Nachträglicher Verlust der deutschen Staatsangehörigkeit
§ 17 StAG-E fasst die Tatbestände zusammen, in denen die deutsche Staatsangehörigkeit nachträglich wieder verloren geht. Dies sind u. a. der ausdrücklich erklärte Verzicht auf die Staatsangehörigkeit, der Eintritt in die Streitkräfte eines ausländischen Staates, die konkrete Beteiligung an Kampfhandlungen einer terroristischen Vereinigung im Ausland.
Kritik nicht nur aus der Opposition
Kritik an dem vom Kabinett beschlossenen Gesetzentwurf kommt von verschiedenen Seiten. Teile der Opposition kritisieren sowohl die Verkürzung der Fristen für die Einbürgerung als auch die Ermöglichung der doppelten Staatsbürgerschaft und sehen darin eine „Einbürgerung light“. Aber auch aus der Ampel selbst kommt Kritik. Einige halten das Erfordernis der Fähigkeit zum Bestreiten des eigenen Lebensbedarfs für ungerecht, insbesondere gegenüber Alleinerziehenden und körperlich oder geistig eingeschränkten Personen.

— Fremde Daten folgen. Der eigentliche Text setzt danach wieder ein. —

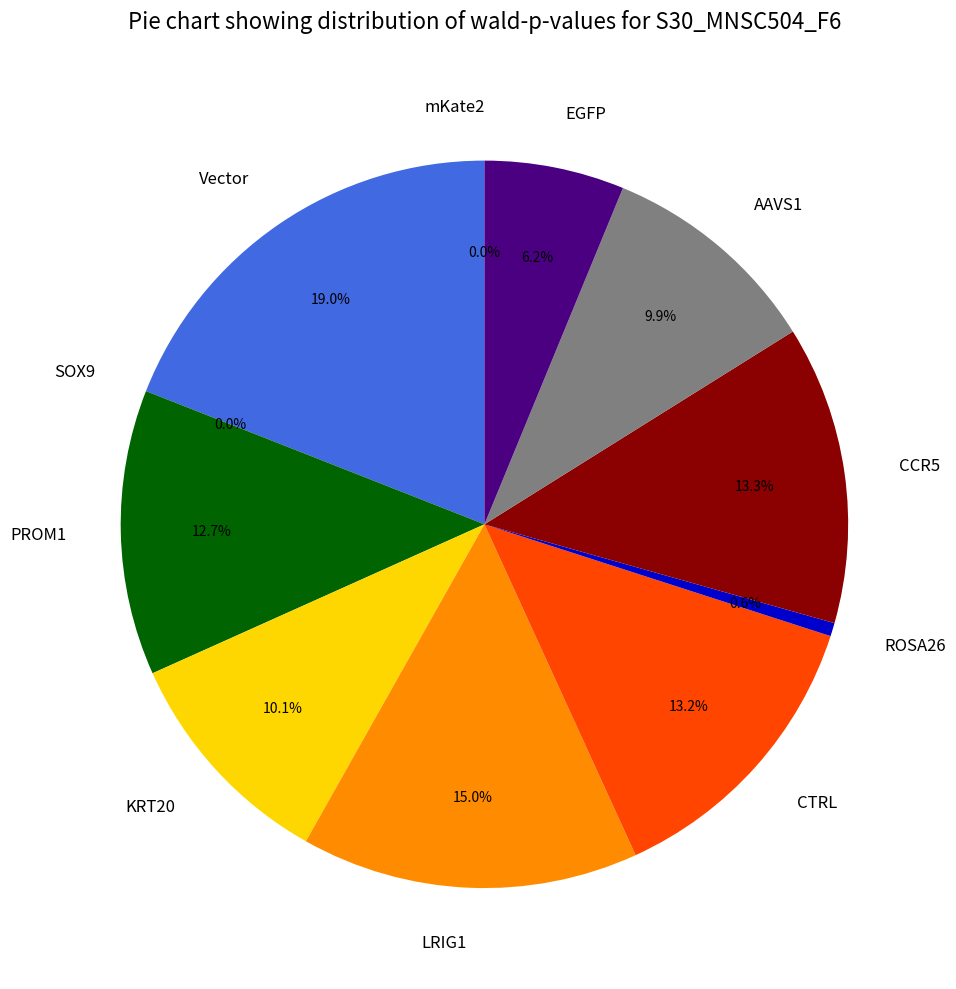

Is the sum of CTRL and Vector greater than half?

No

Inkrafttreten der Reform nicht vor Anfang 2024
Der vom Kabinett beschlossene Gesetzentwurf wird nun im Bundestag beraten werden. Angesichts der noch offenen Kritikpunkte dürften noch Änderungen einfließen. Mit dem Inkrafttreten eines neuen Einbürgerungsrechts ist nicht vor Anfang 2024 zu rechnen.